2. Non ci sono più isole felici. Il caso siciliano è clamoroso, ma non unico. Nella spending review sono state toccate alcune importanti attribuzioni ad altre autonomie locali.
Le Regioni a Statuto speciale non hanno speso tutte male come quella siciliana, ma hanno mediamente speso tutte troppo. È un sistema degno di un’altra epoca. Non è detto che le esigenze storiche che le hanno viste nascere siano del tutto venute meno, ma non ci sono più le risorse di un tempo per mantenerle. La questione non è Nord contro Sud. È buchi di bilancio contro risparmi. Il neo sindaco di Parma si trova un rosso da 600 milioni e nel suo programma prevede la cancellazione di un termovalorizzatore che è costato milioni di euro. Sono lussi sciagurati che non hanno targa, ma che il governo bene fa a controllare.

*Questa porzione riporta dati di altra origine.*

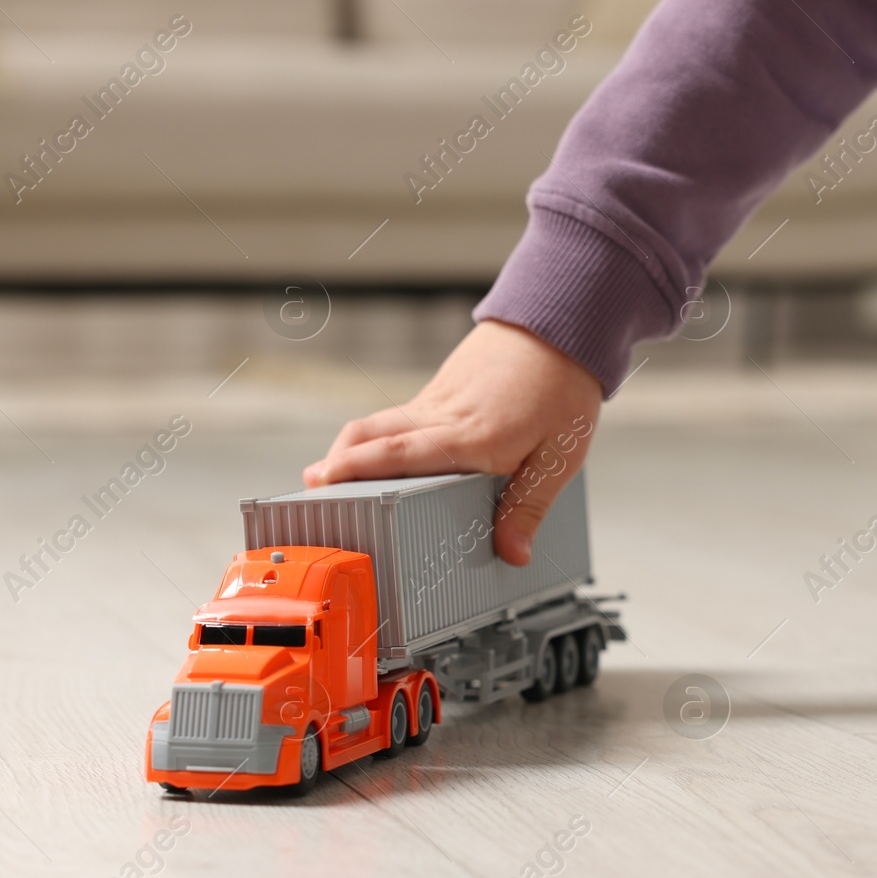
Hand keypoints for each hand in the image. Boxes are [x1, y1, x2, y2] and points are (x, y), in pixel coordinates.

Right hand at [304, 319, 601, 564]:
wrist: (562, 324)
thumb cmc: (563, 386)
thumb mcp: (559, 455)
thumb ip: (529, 505)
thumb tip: (513, 553)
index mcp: (469, 437)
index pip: (399, 454)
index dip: (356, 469)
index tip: (323, 483)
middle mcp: (443, 416)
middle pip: (372, 435)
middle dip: (337, 463)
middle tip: (313, 488)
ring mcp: (437, 399)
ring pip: (380, 423)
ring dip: (352, 448)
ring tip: (333, 476)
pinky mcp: (441, 391)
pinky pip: (399, 416)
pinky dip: (378, 438)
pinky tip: (380, 457)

Minacciare il commissariamento della Sicilia, che è sull’orlo del fallimento, assume così un valore nazionale. Si potrebbe, banalizzando, dire che è proprio questo il motivo per il quale la politica sta pagando i tecnici: per fare quel lavoro sporco che per anni, colpevolmente, non è riuscita a fare. Questo Giornale è stato spesso molto duro con il governo Monti. Ma sempre e solo quando il suo comportamento ha ricalcato ciò che gli originali (cioè i partiti politici) avrebbero potuto tranquillamente fare da sé: aumentare la tasse sulla benzina, concertare una riformetta sul mercato del lavoro, contrattare con i magistrati la riforma della giustizia.